To summarize, the strategy calculates a SKEW measure using ATM calls and OTM puts for a collection of ETF symbols. It then sorts the symbols into quintiles based on the SKEW factor.
Using daily close/close log return calculations for this strategy has shown exceptional performance as can be seen here. However, translating a successful daily strategy with no transaction costs and perfect trading fills into a robust strategy that can execute and perform well after incorporating the real structure of market trading is a difficult task. In some cases the strategy cannot survive this translation.
In order to test the viability of this strategy I used the Quantopian platform, which allows event-based point-in-time simulated trading on real market data. It also allows us to model transaction costs and slippage which can have large impacts depending on the strategy.

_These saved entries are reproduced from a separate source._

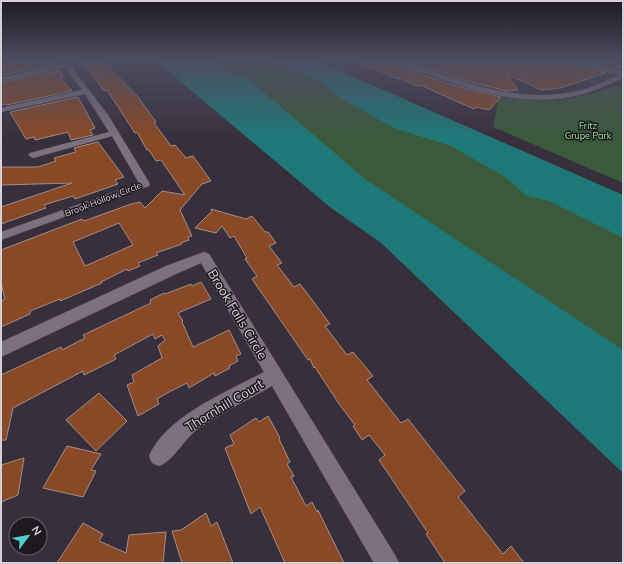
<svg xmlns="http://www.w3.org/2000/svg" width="624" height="564" viewBox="0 0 624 564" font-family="Mulish,sans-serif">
	<rect width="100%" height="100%" fill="#382f3c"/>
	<g fill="#3a5a3b">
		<path d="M193,60H281L623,227V387Z"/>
		<path d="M614,86L623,88V183L493,127L499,97C521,99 544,102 566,99C582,97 598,91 614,86Z"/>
	</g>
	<g fill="#1f7878">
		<path d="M155,60H202L231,73L246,77L365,179L623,350V473L380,242L331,208Z"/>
		<path d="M273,60H315L623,195V238L549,201L527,196L505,177L451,146L394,128L349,103L320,82L285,68Z"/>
	</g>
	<g fill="#8a4926" stroke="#a18f87" fill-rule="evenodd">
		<path d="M1,60H50L55,65L1,75Z"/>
		<path d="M82,60H102L138,97L156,122L154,123L171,146L175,145L186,158L193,156L211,181L202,184L180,210L192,236L188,237L189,240L181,243L182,244L156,253L158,255L138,263L140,266L128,271L127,269L101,282L102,283L60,301V299L30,311V314L1,327V301L5,299L1,283V250L82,219L84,221L131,204L140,202L145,208L162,191L185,195L161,160L156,161L149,150H147L137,132L135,133L107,90L104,91ZM119,223L133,245L85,266L73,242Z"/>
		<path d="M354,60H392L396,64L407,69L452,85L501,97L489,110L476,107L474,109L420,85L417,86L400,78L398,79Z"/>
		<path d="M405,60H568L570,62L606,73L560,88L541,90L507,74L518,90L507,91L466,81Z"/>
		<path d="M582,60H623V68H617Z"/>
		<path d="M60,71L64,76L60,77L72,91L7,105L6,104L1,105V82Z"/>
		<path d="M78,97L95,128L90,130L93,135L71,140L68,132L35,140L34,137L26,139L10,112Z"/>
		<path d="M98,142L124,177L115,180L118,184L75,199L73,196L44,205L46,208L1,224V207L72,183L1,185V167H38L56,161L54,158L76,152L74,148Z"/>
		<path d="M211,209L246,219L252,216L265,232H268L276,243L269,246L282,263L277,265L294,287L300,284L313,301L330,324L325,326L347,355L353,352L373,376L367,380L401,423L408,419L437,456L465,491L458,497L503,554L511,546L524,563H445L426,534L428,533L379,460L385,455L369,435L362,440L353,426L355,425L339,404L315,367L314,368L310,359L308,360L252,279L257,276L245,259L247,258L234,236L230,238L222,226L216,233L195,228L212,211Z"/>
		<path d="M201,282L211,299L178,313L183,321L182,322L193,347L229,330L241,354L236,356L238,361L229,366L230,368L215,376L214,373L189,388L187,383L169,392L157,399L159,404L138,416L127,385L134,382L132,375L162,358L158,346L165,340L162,335L155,339L153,334L114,355L116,359L84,375L83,371L13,408L6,440H1V375L61,347L62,350L85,338L83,335L151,303L150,300L164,293L165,294L191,284L192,286Z"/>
		<path d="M99,393L127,421L96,451L66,420Z"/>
		<path d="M268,416L280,438L279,439L290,462L287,464L294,476L291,477L306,506L312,502L317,512L318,510L344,563H285L260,507L251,514L225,448L234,444L230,435L256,418L259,422Z"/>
		<path d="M67,446L101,454L91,470L96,471L83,497L43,488Z"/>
		<path d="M24,458L18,495L1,502V465Z"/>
		<path d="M206,513L211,526L217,522L233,563H182L172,531L181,530Z"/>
		<path d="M83,523L103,534L99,541L126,553L129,535L166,532L163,563H57Z"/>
	</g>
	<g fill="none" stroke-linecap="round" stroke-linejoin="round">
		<g stroke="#524b55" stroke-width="1">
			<g id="minor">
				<path d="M393,60H401C457,80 517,105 577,91C592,88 606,80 620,75L610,73L570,61L569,60C588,60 605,69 623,71V78C610,84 597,90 583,94C534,108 482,94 435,77C423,72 402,67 393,60Z"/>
				<path d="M68,64L70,65L108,115L150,184L149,186L1,240V232L139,183L112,136L33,158L28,155L30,153L109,132L85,94L1,112V108L82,90L66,68L1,81V77Z"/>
				<path d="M204,252L209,254L395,555L399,563H374L272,386C248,400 222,412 199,428C184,438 175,460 159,466L152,463L149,456C165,417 228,391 264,372L201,263L176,274L1,357V342L166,266Z"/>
			</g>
		</g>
		<use href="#minor" fill="#7b717f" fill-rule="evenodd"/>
	</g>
	<linearGradient id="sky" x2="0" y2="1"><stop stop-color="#1f1a21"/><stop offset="0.43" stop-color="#4d4d61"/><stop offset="1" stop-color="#4d4d61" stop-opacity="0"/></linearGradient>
	<rect width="624" height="139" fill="url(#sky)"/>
	<g text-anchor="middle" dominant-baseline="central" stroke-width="3" stroke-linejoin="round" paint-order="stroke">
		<g font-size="9" fill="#9ae89c" stroke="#1d191f">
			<text x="588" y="125">Fritz<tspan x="588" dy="10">Grupe Park</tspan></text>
		</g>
		<g font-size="9" fill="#d5d0d7" stroke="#1d191f">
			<text transform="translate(103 199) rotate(-21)">Brook Hollow Circle</text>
		</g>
		<g font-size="13" fill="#d5d0d7" stroke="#1d191f">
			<text transform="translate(238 314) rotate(59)">Brook Falls Circle</text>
			<text transform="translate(224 405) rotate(-31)">Thornhill Court</text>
		</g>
	</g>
	<rect width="624" height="564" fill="none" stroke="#d5d0d7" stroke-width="4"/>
	<g transform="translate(28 536) rotate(58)"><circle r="19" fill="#1d191f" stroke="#676269"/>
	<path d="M0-3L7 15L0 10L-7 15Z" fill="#51ccd3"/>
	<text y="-6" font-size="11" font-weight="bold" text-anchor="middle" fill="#d5d0d7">N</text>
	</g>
</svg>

The following backtest is a variation on the original strategy proposed in the series. This strategy does the following:
- Calculate the SKEW factor using options data and implied volatility for selected ETFs.
- Sort the ETFs according to the SKEW factor and divide into quintiles.
- Go long the ETFs in top quintile while shorting the ETFs in the bottom quintile.
- The strategy is equal weight and market-neutral.
- Holding period is one week.
- Trades are initiated on the first day of the week 20 minutes prior to the market close.
- Rebalancing/liquidation occurs on the first day of the trading week 5 minutes after the market open.
- The portfolio size is $100,000 USD.
The strategy continues to impress with an annualized Sharpe ratio exceeding 5, single digit volatility, and extremely low sensitivity to the broad market as evidenced by the sub 20 beta. If I had access to point in time options data I would like to test this strategy during long trending periods to see if it is robust in multiple market environments.